Press Release

John Armleder to transform Tate Liverpool's ground floor gallery with an exciting new installation

Tate Liverpool  Ground floor gallery
15 December 2006 – 25 February 2007

Tate Liverpool is delighted to announce details of an exciting new project with the Swiss artist and international traveller John Armleder. Known almost completely in the UK for works made elsewhere, the artist’s manifold actions, works and appearances across the globe over the last forty years have assumed a near-mythical status. Tate Liverpool will be handing over the ground floor Wolfson Gallery to the artist to create a major new work that will be both exhilarating and unpredictable.

Refusing to be bound by such conventional notions as genre, medium, material, style, and taste, the Swiss draughtsman, performance artist, painter, sculptor, critic, curator and expeditionary is consistent only in his constant willingness to take creative risks.

The anti-establishment and anti-formalist philosophy of the Fluxus group, with which Armleder was heavily involved in the 1960s, has continued to flourish in his mixed-media works of later years, including the Furniture Sculpture of the 1980s. He questioned the context in which art is placed and the notion of authenticity in art with works that couple objects (second-hand or new) with abstract paintings executed by Armleder himself, and which often ironically refer to earlier modernist abstract examples. Such concerns continue to appear in his work.

In 2005 Armleder created a large and spectacular gallery-sized installation in Zurich using a whole variety of different materials including televisions, mirrors, neon lights, musical instruments, pot plants, wallpaper, chopped logs, plastic straws and coloured screens to create a riotous and magical world of disorientating beauty and mystery.

Born in Geneva in 1948, Armleder studied at the Ecole des Beaux-Arts, Geneva (1966–7) and at the Glamorgan Summer School, Britain (1969).

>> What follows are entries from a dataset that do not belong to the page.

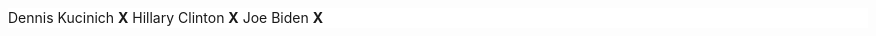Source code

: <td></td>
<td></td>
</tr>
<tr class="odd">
<td>Dennis Kucinich</td>
<td></td>
<td></td>
<td><strong>X</strong></td>
<td></td>
<td></td>
<td></td>
<td></td>
<td></td>
<td></td>
<td></td>
<td></td>
<td></td>
<td></td>
<td></td>
<td></td>
<td></td>
<td></td>
<td></td>
<td></td>
<td></td>
</tr>
<tr class="even">
<td>Hillary Clinton</td>
<td></td>
<td></td>
<td></td>
<td><strong>X</strong></td>
<td></td>
<td></td>
<td></td>
<td></td>
<td></td>
<td></td>
<td></td>
<td></td>
<td></td>
<td></td>
<td></td>
<td></td>
<td></td>
<td></td>
<td></td>
<td></td>
</tr>
<tr class="odd">
<td>Joe Biden</td>
<td></td>
<td></td>
<td></td>
<td></td>
<td><strong>X</strong></td>
<td></td>
<td></td>
<td></td>
<td></td>
<td></td>
<td></td>
<td></td>
<td></td>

A member of the >Groupe Luc Bois, based in Geneva in 1963, he was heavily involved with Fluxus during the 1960s and 1970s, presenting a series of performances, installations and other activities. Based around the Galerie Ecart (Geneva), he became a founder member of the Groupe Ecart in 1969, known primarily for their performances and publications. Armleder is currently based in Geneva, but lives and works in continual activity around the globe.

Tate08 Partners is Tate Liverpool’s new sector-exclusive ‘super club’. The partners directly support the gallery’s key ambitions during the years leading up to, and including, 2008. Partners already include Manchester Airports Group, Liverpool John Moores University, DLA Piper and Cains Brewery.